### EXTRACTED ENTRIES
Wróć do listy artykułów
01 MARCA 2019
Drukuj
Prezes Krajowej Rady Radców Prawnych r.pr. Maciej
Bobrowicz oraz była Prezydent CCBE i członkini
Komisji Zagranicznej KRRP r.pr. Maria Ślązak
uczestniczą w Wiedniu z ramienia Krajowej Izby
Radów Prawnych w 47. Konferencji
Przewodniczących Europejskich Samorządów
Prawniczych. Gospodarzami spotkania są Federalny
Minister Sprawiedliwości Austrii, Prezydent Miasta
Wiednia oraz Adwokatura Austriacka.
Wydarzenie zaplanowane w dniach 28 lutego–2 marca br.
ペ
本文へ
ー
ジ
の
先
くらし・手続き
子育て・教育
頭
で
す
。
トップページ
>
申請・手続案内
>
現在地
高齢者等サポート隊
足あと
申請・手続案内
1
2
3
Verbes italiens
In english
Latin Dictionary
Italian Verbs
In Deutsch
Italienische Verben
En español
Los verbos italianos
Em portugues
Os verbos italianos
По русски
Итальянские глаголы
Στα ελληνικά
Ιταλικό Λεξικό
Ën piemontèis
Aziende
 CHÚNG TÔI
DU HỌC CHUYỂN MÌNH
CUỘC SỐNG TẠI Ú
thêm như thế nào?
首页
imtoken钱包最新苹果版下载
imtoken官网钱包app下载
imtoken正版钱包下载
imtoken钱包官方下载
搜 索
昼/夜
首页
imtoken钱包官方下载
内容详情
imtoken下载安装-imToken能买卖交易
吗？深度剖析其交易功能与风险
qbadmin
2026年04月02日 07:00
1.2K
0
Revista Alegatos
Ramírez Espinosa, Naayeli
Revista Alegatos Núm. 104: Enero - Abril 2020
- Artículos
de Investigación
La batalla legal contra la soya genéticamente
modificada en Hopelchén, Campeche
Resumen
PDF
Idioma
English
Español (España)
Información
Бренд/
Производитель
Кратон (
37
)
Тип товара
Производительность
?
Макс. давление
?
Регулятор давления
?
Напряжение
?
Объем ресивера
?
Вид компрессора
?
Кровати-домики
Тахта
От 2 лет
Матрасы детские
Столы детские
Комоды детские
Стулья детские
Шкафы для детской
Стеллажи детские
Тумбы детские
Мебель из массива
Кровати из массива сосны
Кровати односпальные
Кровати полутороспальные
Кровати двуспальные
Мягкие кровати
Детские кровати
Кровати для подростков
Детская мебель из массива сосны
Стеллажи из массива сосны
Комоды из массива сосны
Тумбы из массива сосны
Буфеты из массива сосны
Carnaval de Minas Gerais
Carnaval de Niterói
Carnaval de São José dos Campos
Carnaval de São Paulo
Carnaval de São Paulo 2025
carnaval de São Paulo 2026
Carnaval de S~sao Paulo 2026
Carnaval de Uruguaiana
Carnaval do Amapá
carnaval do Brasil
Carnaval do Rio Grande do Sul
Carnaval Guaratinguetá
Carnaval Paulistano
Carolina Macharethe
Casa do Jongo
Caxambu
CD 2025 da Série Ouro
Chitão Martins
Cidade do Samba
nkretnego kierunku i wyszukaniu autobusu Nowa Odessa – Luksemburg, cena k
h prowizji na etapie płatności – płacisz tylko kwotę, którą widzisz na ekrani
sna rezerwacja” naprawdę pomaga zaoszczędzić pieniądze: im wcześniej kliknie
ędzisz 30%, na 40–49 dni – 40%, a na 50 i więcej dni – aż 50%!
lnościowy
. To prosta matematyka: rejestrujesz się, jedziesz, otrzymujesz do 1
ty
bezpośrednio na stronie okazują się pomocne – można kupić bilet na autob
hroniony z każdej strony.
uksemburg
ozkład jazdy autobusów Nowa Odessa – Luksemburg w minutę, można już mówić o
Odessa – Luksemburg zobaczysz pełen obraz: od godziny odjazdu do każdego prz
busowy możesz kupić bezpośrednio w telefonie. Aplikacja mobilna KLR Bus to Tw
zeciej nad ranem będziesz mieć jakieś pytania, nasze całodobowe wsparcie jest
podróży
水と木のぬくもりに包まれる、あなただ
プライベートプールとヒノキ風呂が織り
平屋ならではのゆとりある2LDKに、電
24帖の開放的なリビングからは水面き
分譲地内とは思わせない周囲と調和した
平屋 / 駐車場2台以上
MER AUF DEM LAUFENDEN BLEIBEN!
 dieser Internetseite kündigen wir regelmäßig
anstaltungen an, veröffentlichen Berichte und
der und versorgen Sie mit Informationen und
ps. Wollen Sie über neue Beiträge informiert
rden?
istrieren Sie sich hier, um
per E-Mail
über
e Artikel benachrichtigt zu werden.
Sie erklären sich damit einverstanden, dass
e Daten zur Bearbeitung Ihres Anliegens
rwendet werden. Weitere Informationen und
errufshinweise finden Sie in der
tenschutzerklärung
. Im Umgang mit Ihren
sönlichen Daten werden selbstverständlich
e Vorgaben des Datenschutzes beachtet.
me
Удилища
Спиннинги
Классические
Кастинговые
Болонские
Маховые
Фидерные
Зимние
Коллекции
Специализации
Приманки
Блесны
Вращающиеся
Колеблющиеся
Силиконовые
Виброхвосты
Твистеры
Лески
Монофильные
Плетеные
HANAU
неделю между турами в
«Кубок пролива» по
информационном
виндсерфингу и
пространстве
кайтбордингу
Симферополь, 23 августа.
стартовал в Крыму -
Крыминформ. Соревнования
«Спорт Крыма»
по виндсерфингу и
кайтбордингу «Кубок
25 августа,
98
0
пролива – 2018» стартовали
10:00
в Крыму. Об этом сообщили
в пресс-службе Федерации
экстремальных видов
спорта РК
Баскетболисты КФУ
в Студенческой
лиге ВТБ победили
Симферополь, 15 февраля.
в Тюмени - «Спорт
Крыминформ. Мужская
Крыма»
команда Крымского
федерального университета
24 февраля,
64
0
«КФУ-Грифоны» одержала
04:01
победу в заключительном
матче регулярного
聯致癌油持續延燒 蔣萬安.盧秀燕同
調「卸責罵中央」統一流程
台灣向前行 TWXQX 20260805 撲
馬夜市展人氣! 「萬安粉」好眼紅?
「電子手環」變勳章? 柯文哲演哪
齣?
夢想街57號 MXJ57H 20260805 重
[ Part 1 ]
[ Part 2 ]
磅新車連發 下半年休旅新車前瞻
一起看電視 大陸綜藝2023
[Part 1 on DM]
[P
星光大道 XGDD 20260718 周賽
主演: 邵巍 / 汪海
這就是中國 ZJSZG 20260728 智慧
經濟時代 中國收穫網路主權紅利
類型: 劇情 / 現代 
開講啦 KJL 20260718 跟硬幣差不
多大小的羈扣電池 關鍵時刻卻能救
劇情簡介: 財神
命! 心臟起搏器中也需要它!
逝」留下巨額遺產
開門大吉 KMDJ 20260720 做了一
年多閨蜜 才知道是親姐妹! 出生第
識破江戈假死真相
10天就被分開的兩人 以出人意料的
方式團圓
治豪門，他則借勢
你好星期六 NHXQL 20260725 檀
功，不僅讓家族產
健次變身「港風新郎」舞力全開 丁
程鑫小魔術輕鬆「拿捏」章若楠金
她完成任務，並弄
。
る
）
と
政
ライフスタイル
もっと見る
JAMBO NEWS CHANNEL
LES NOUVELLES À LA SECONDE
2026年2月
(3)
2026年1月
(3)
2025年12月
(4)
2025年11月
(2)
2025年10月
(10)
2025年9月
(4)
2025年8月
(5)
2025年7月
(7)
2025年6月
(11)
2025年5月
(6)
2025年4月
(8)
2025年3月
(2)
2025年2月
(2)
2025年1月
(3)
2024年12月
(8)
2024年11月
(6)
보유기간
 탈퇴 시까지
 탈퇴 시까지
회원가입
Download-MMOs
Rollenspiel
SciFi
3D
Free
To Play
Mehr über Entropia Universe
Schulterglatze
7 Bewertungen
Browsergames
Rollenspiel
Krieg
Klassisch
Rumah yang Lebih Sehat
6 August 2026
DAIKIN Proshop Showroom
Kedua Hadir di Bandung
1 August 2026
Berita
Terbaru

### THE PROBLEM
Using only the entries above, output the line with "LES NOUVELLES À LA SECONDE", the line with "Kedua Hadir di Bandung", and all lines between them, exactly as they stand.

### EXERCISE ANSWER
LES NOUVELLES À LA SECONDE
2026年2月
(3)
2026年1月
(3)
2025年12月
(4)
2025年11月
(2)
2025年10月
(10)
2025年9月
(4)
2025年8月
(5)
2025年7月
(7)
2025年6月
(11)
2025年5月
(6)
2025年4月
(8)
2025年3月
(2)
2025年2月
(2)
2025年1月
(3)
2024年12月
(8)
2024年11月
(6)
보유기간
 탈퇴 시까지
 탈퇴 시까지
회원가입
Download-MMOs
Rollenspiel
SciFi
3D
Free
To Play
Mehr über Entropia Universe
Schulterglatze
7 Bewertungen
Browsergames
Rollenspiel
Krieg
Klassisch
Rumah yang Lebih Sehat
6 August 2026
DAIKIN Proshop Showroom
Kedua Hadir di Bandung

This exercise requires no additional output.